THE LATEST CRISIS in Afghanistan strikes at the heart of the U.S. strategy for preventing the country from reverting to Taliban rule or becoming a base for al-Qaeda. If those goals are to be achieved, the Afghan security forces that have been recruited, trained and equipped at enormous cost over the past several years must be sustained — something that will require continued training and advising by NATO, and heavy outside funding, for many years to come. That prospect seemed to be endangered last week when four U.S. soldiers were killed by Afghans in uniform. After an attack inside the Interior Ministry in Kabul, U.S. and NATO advisers were withdrawn from all ministries.
Fortunately, Pentagon and White House officials are describing the move as temporary and have said that the Obama administration and NATO remain committed to the underlying strategy. Yet the episode seems likely to strengthen those in and outside the administration who seek to accelerate the drawdown of U.S. troops next year and slash funding for Afghan forces. While perhaps appealing to voters in an election year, those steps would only compound the challenges facing the Afghan mission.
The probable trigger for the latest attacks on U.S. soldiers was the mistaken but inexcusable burning of Korans at the U.S. air base in Bagram, an incident for which President Obama rightly apologized. Republican presidential candidates were foolish to criticize Mr. Obama’s gesture, which prompted Afghan President Hamid Karzai to call for an end to violent anti-American demonstrations. It’s worth noting that Afghan security forces have been defending U.S. installations and personnel and suffered their own casualties in the process. Meanwhile, Afghan forces elsewhere in the country have continued to carry out joint operations with U.S. troops.
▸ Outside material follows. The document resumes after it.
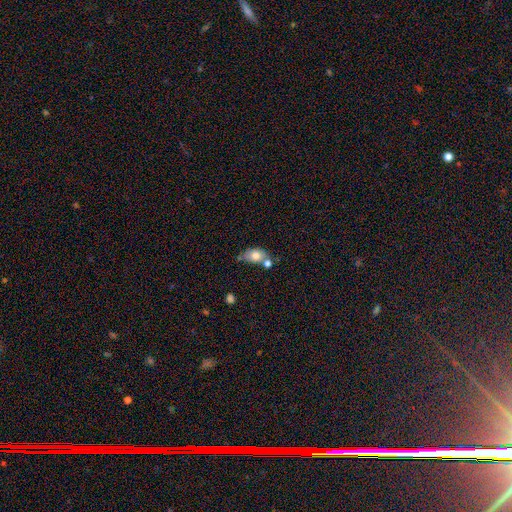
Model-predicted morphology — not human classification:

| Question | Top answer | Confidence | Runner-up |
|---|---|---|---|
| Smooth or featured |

The popular backlash in Afghanistan nevertheless reflects deeper problems. There is understandable weariness with foreign troops after more than a decade of inconclusive war; resentment at the death of civilians in NATO operations; and frustration with the corruption and fecklessness of a U.S.-backed government. The Obama administration’s poor handling of Mr. Karzai has magnified these problems, while its setting of politically motivated timetables for troop withdrawals and aggressive pursuit of negotiations with the Taliban has convinced many Afghans that the United States is preparing to abandon the country.
The only secure and honorable means of exit is to finish the work of creating an Afghan army and police force capable of defending the country from the Taliban and other extremists, with backup from U.S. special forces and air power. Achieving that goal by the end of 2014, the current NATO timetable, will be hard enough, as the events of the past week vividly show. If the Obama administration chooses to accelerate the timetable or significantly reduce the funding — and thus the size — of Afghan forces, it will become nearly impossible.